Cooling and desalination account for the single largest share of this growth, representing nearly 40% of the projected increase over the next decade. Rising urbanisation, industrialisation, transport electrification, and digital infrastructure—particularly the expansion of data centres—are also fueling demand. The IEA notes that MENA has recorded the third-fastest growth in electricity consumption globally since 2000, behind only China and India.
Today, natural gas and oil dominate the region’s electricity mix, supplying more than 90% of total generation. But this reliance is gradually shifting. Countries such as Saudi Arabia and Iraq are actively reducing the use of oil in power generation, reserving it for higher-value applications or exports. Based on current policy plans, natural gas will supply half of the additional demand by 2035, while oil-fired generation will shrink from 20% of output today to just 5%. Meanwhile, solar photovoltaic capacity is expected to expand tenfold, pushing renewables’ share of generation to about 25%. Nuclear power is also set to play a stronger role, with capacity projected to triple.

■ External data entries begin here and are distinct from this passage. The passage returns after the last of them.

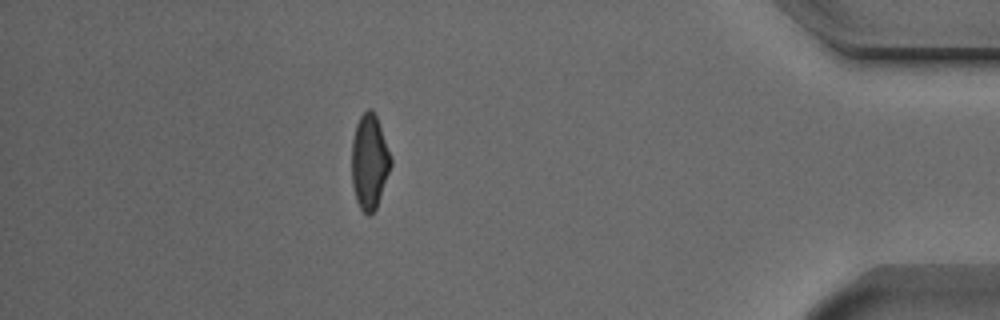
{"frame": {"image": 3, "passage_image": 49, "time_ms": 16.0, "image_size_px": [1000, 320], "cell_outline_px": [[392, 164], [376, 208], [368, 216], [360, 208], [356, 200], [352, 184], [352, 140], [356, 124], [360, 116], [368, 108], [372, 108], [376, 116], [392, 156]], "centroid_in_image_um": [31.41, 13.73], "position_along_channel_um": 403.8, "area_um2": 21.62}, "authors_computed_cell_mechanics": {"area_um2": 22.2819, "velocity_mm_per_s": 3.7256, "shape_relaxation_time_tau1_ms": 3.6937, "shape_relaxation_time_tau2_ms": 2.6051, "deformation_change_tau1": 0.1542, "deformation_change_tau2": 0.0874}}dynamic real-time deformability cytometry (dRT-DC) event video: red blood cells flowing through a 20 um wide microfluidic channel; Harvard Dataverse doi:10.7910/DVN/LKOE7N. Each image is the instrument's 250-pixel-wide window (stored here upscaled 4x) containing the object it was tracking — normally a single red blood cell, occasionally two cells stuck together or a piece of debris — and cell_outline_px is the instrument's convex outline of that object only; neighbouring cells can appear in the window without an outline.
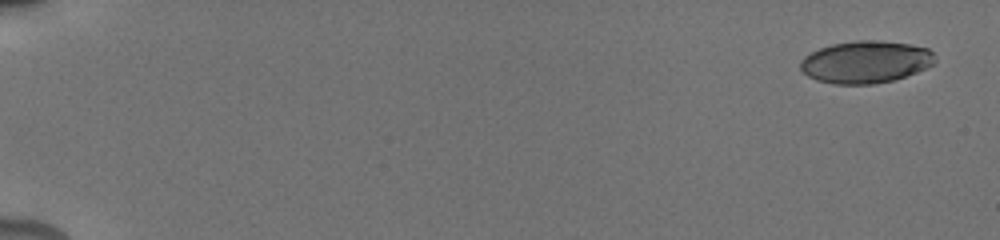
{"species": "human", "species_latin": "Homo sapiens", "temperature_condition": "cold", "stored_images_in_passage": 12, "camera_frame_rate_fps": 3000, "um_per_image_px": 0.085, "donor": {"sex": "male"}, "frame": {"image": 1, "passage_image": 1, "time_ms": 0.0, "image_size_px": [1000, 240], "cell_outline_px": [[936, 64], [928, 68], [892, 80], [872, 84], [836, 84], [816, 80], [808, 76], [800, 68], [800, 60], [804, 56], [820, 48], [832, 44], [856, 40], [880, 40], [908, 44], [928, 48], [932, 52], [936, 60]], "centroid_in_image_um": [73.59, 5.26], "position_along_channel_um": 11.4, "area_um2": 33.18}}
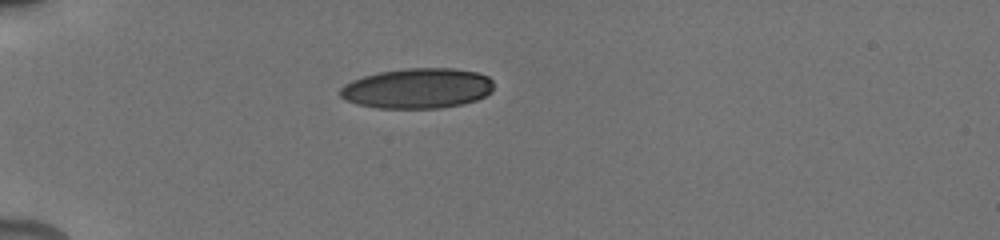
{"frame": {"image": 2, "passage_image": 6, "time_ms": 5.0, "image_size_px": [1000, 240], "cell_outline_px": [[492, 92], [476, 100], [464, 104], [440, 108], [376, 108], [356, 104], [344, 100], [340, 96], [340, 88], [344, 84], [352, 80], [364, 76], [380, 72], [404, 68], [452, 68], [476, 72], [488, 76], [492, 80]], "centroid_in_image_um": [35.47, 7.51], "position_along_channel_um": 49.5, "area_um2": 36.18}}
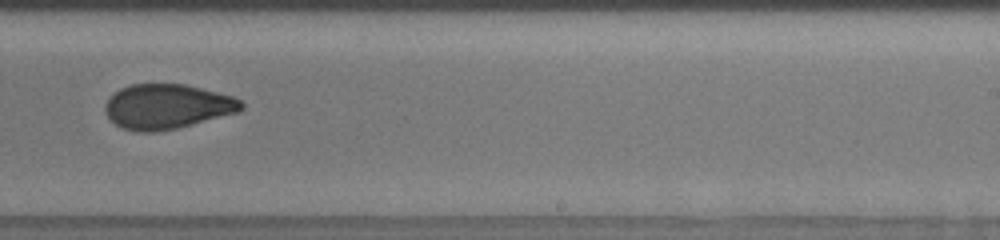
{"frame": {"image": 3, "passage_image": 12, "time_ms": 11.667, "image_size_px": [1000, 240], "cell_outline_px": [[244, 108], [240, 112], [176, 128], [152, 132], [136, 132], [124, 128], [116, 124], [108, 116], [104, 108], [104, 104], [108, 96], [120, 88], [132, 84], [184, 84], [232, 96], [240, 100], [244, 104]], "centroid_in_image_um": [14.19, 9.05], "position_along_channel_um": 274.8, "area_um2": 35.49}}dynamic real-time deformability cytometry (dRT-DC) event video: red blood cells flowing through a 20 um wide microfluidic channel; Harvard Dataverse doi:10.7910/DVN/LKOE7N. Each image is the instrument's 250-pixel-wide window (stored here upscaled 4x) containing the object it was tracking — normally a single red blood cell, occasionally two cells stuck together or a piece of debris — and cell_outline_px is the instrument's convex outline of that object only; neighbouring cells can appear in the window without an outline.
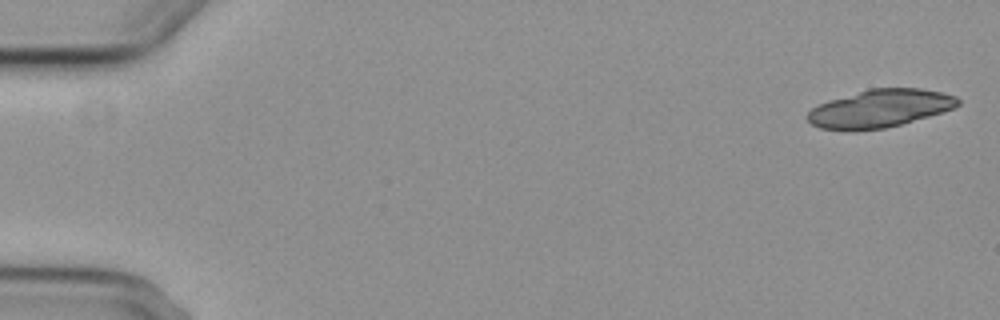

“The region has already seen extraordinary growth in electricity demand, and this will only accelerate as the need for air conditioning and desalination rises,” said Fatih Birol, Executive Director of the IEA. “Over the next decade, the region’s power capacity is on track to grow by more than 300 gigawatts—three times Saudi Arabia’s current installed capacity. This transition will significantly alter the power mix, with global implications for energy markets and emissions.”

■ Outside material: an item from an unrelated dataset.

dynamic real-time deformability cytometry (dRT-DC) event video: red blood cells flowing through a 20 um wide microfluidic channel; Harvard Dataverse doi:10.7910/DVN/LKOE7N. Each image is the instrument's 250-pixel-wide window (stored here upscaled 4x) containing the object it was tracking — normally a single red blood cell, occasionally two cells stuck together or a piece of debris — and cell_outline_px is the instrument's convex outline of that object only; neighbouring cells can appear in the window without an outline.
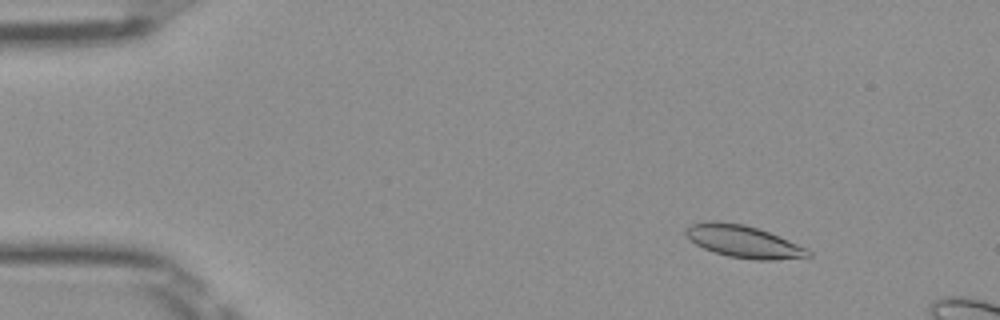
{"species": "Egyptian fruit bat (a non-hibernating species)", "species_latin": "Rousettus aegyptiacus", "temperature_condition": "room temperature", "stored_images_in_passage": 14, "camera_frame_rate_fps": 3000, "um_per_image_px": 0.085, "frame": {"image": 1, "passage_image": 7, "time_ms": 2.0, "image_size_px": [1000, 320], "cell_outline_px": [[812, 256], [772, 260], [756, 260], [728, 256], [704, 248], [696, 244], [684, 232], [684, 228], [692, 224], [708, 220], [712, 220], [744, 224], [768, 232], [808, 248], [812, 252]], "centroid_in_image_um": [63.2, 20.52], "position_along_channel_um": 21.8, "area_um2": 22.83}}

Investment in the power sector is also gathering pace. Spending reached $44 billion in 2024 and is expected to rise by 50% by 2035, with nearly 40% of that earmarked for modernising and expanding grids. Strengthening transmission systems and regional interconnections will be essential to improving efficiency, reducing losses—which are currently double the global average—and ensuring electricity security.

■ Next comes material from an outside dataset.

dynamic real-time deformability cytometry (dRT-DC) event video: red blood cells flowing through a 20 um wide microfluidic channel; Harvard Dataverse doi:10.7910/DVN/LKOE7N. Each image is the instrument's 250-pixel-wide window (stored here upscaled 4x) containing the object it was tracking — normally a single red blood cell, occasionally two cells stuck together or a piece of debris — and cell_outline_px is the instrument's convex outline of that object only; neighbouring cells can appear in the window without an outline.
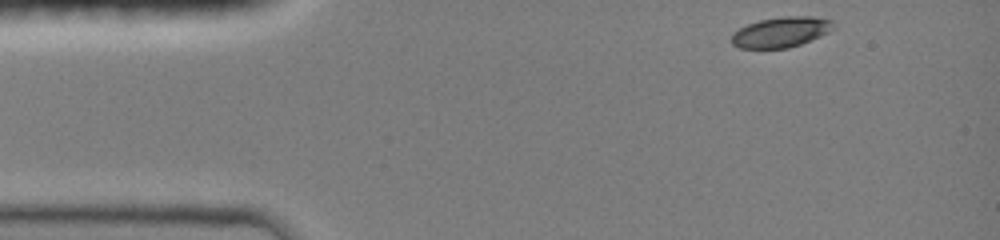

Energy efficiency improvements, particularly in cooling, could ease pressure on the system. Air conditioners in the region operate at less than half the efficiency levels of those in Japan, the IEA report finds. Raising standards could curb peak demand growth by the equivalent of Iraq’s entire electricity capacity.
The report also warns of the risks of slower diversification. If MENA countries fail to deliver on their targets, oil and gas demand for power generation could rise by more than 25% by 2035. This would translate into $80 billion in lost export revenues and an additional $20 billion in import costs, underscoring the importance of timely investment and policy follow-through.
With surging demand, rising temperatures, and pressing sustainability goals, the MENA region faces a pivotal decade in reshaping its electricity systems. The path it takes will not only affect regional economies and energy security but will also carry global consequences for fuel markets and climate ambitions.